In re Berg

OPINION OF THE COURT

Per Curiam.

The respondent was admitted to the practice of law by this court on April 5, 1972.

*123It is charged in this proceeding that after respondent was retained to defend a client in a criminal matter, the client’s sister contributed $1,500 towards her brother’s cash bail fund in order to obtain his release. The respondent then asked- the sister to assign her share of the bail fund to the respondent to be used to pay legal fees, and the sister refused. Thereafter, by letter dated February 29, 1984, the respondent requested the client’s sister to execute an assignment of the cash bail collateral to the respondent with the specific agreement that the respondent would return the sister’s share of the bail fund upon the completion of her brother’s case. On March 28, 1984, the sister executed the assignment and returned it to the respondent. After the criminal matter was completed, the respondent requested and subsequently received the return of the bail fund in the amount of $2,450 which funds were then deposited into the respondent’s bank account. Despite her demands, the respondent refused to return the $1,500 to the client’s sister and applied the funds towards the payment of his legal fee.

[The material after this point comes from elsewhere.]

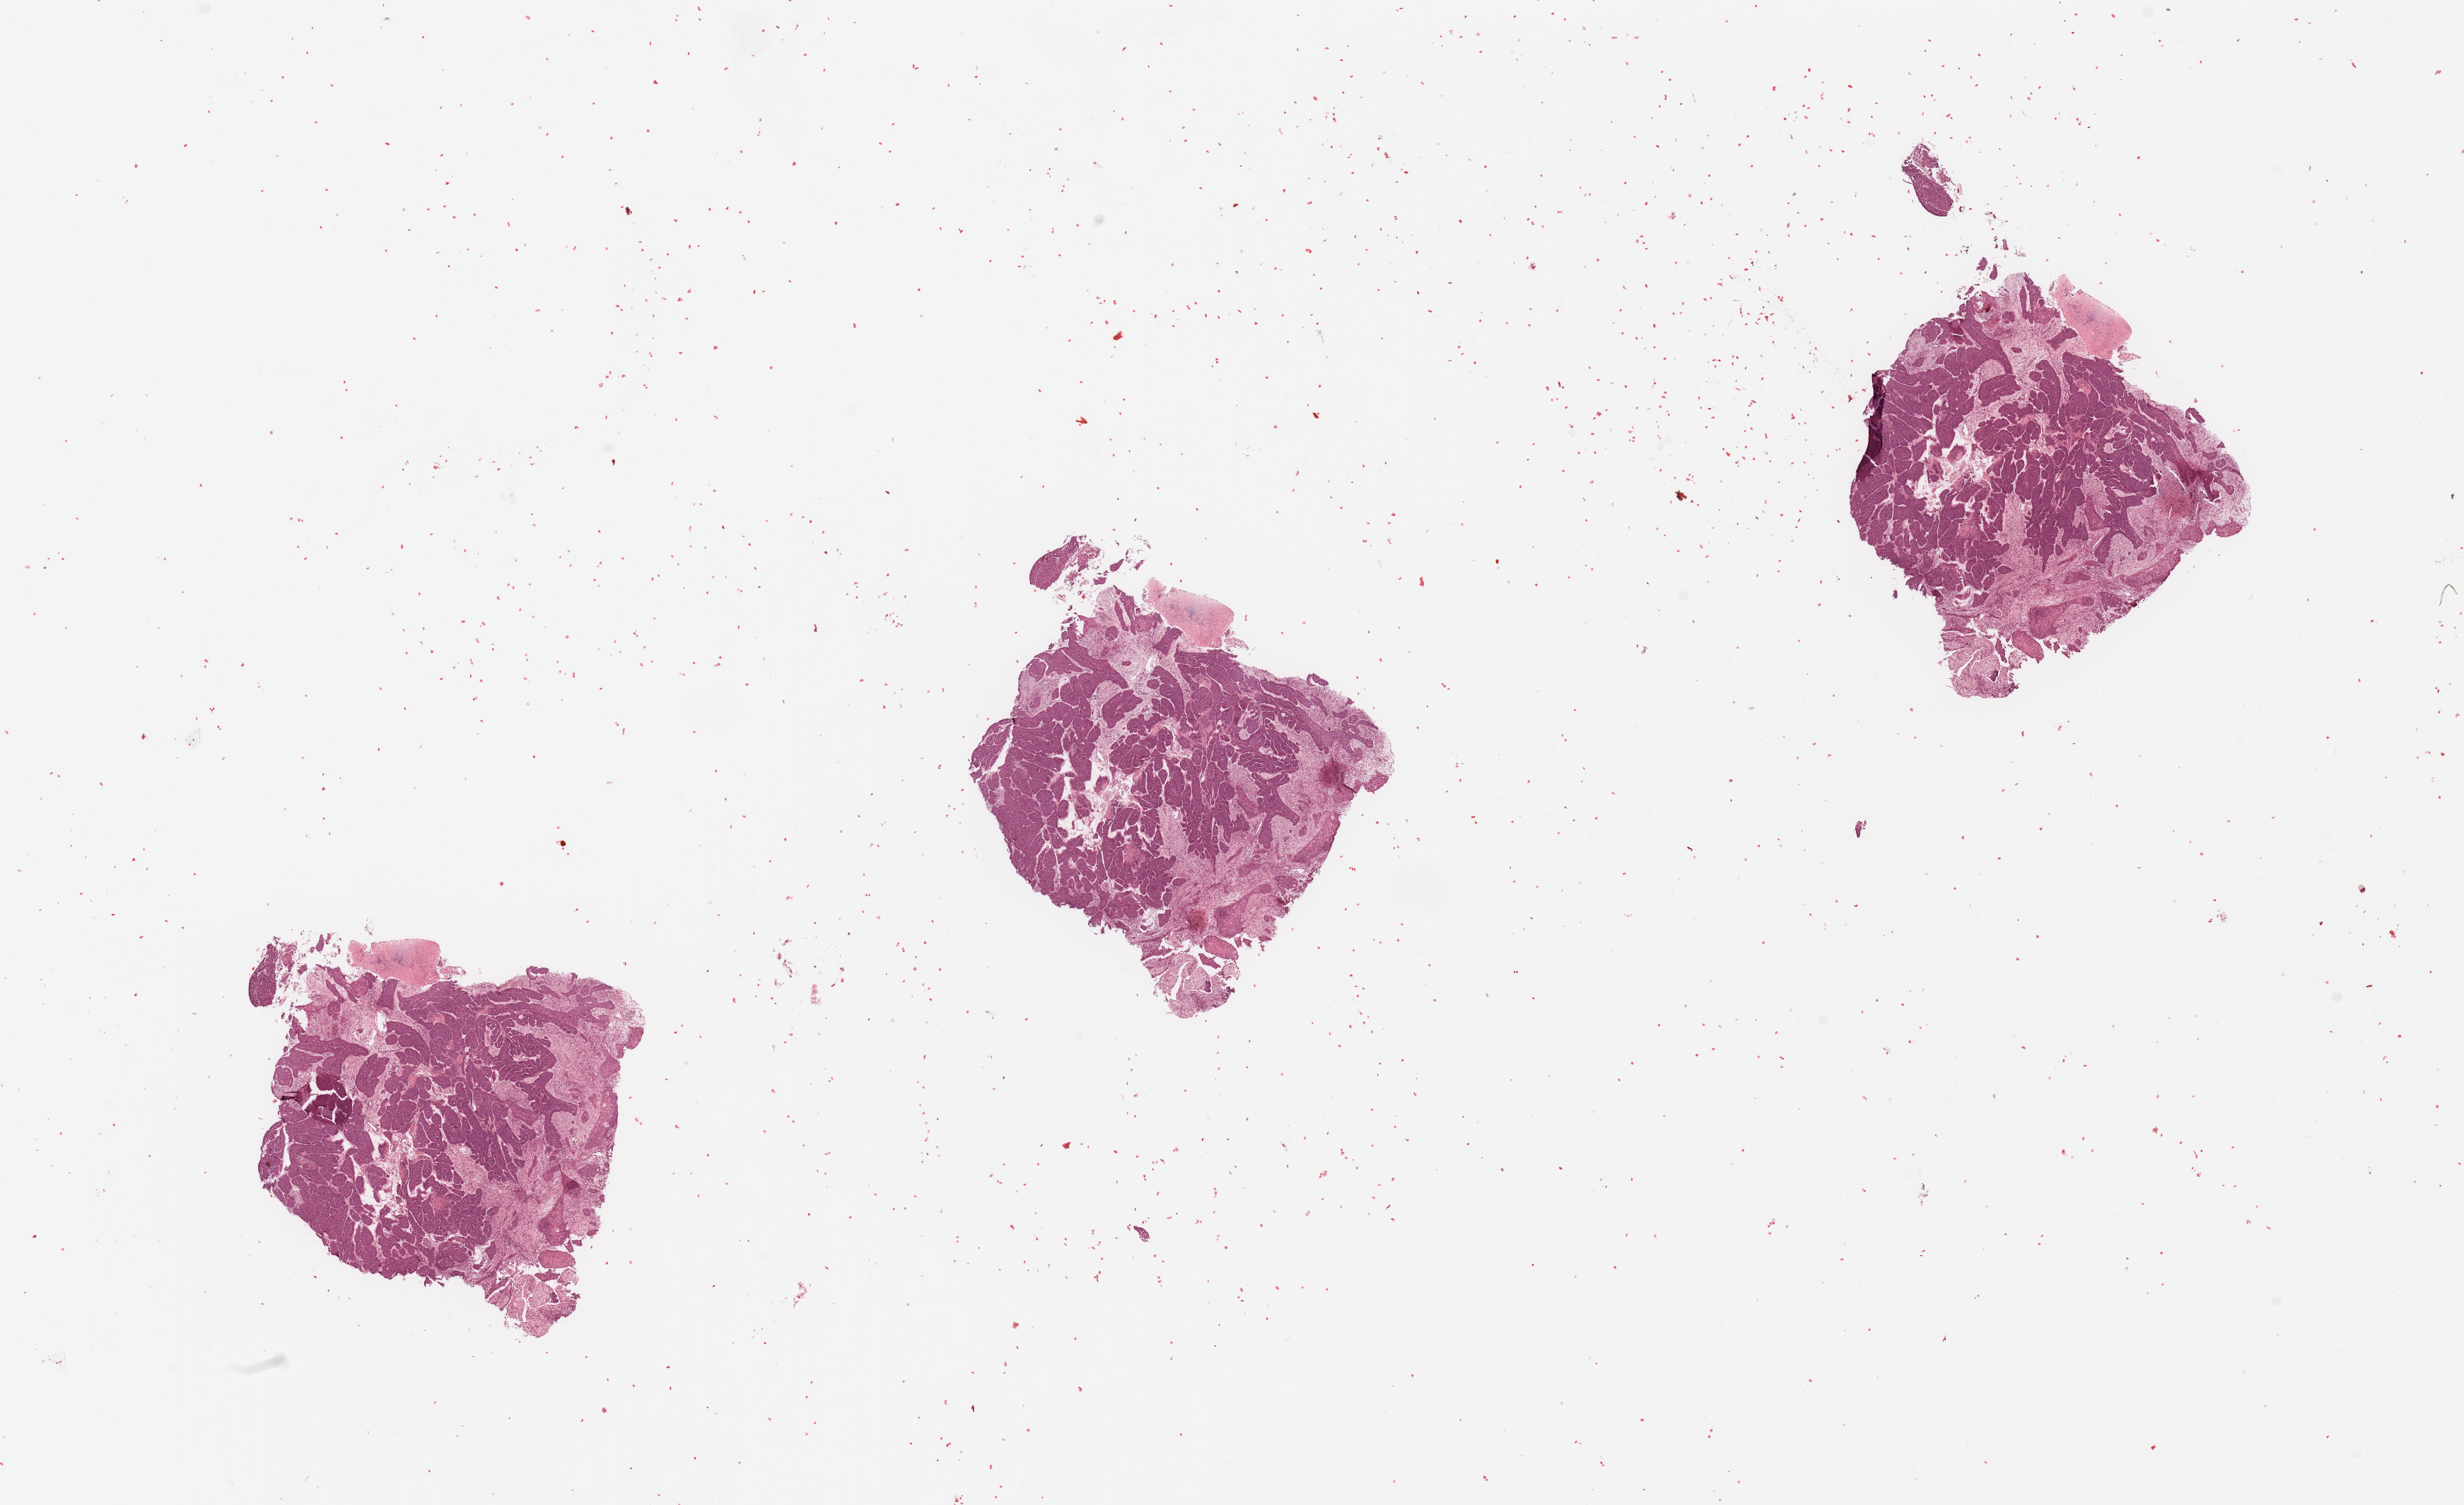
Digitized H&E-stained tissue section (whole slide) — low-resolution overview of the scanned area, about 27.6 x 16.8 mm. Tumour tissue sample, sampled site: larynx. Male, 62 y/o. Histologic grade: G2 (moderately differentiated). Composition of this section per pathologist review: tumour nuclei 80%, necrosis 5%.
Diagnosis: Squamous cell carcinoma, NOS (larynx, NOS). Primary tumour site (as recorded): hypopharynx. AJCC pathologic stage: III.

The Special Referee sustained this charge of professional misconduct. The petitioner moves to confirm the report of the Special Referee to the extent that it sustained the charge of misconduct, and moves to disaffirm said report to the extent that the Special Referee found the respondent’s misconduct to be unintentional.

After reviewing all of the evidence, we are in agreement with the report of the Special Referee to the extent that the respondent engaged in professional misconduct. We disagree with the report to the extent that it found that the respondent’s misconduct was unintentional. We find that the respondent is guilty of the misconduct outlined above. The petitioner’s motion to confirm in part and disaffirm in part the Special Referee’s report is granted.

In determining an appropriate measure of discipline to be imposed, we have taken into consideration the mitigating circumstances set forth by the respondent at the hearing of this matter. Although the respondent had earned his legal fee and was still due a portion of the fee, he had no right to use his client’s sister’s share of the cash bail to satisfy his fee. These funds were, in essence, trust moneys which the respondent had promised to return to her. Accordingly, the respondent should be, and hereby is, suspended from the practice of law for a period of one year effective March 15, 1988, and *124until the further order of this court. Further, the respondent shall be required to reimburse Deborah Richards, the sister of his client, with the sum of $1,500 as a condition of his reinstatement.

Mollen, P. J., Mangano, Bracken, Brown and Spatt, JJ., concur.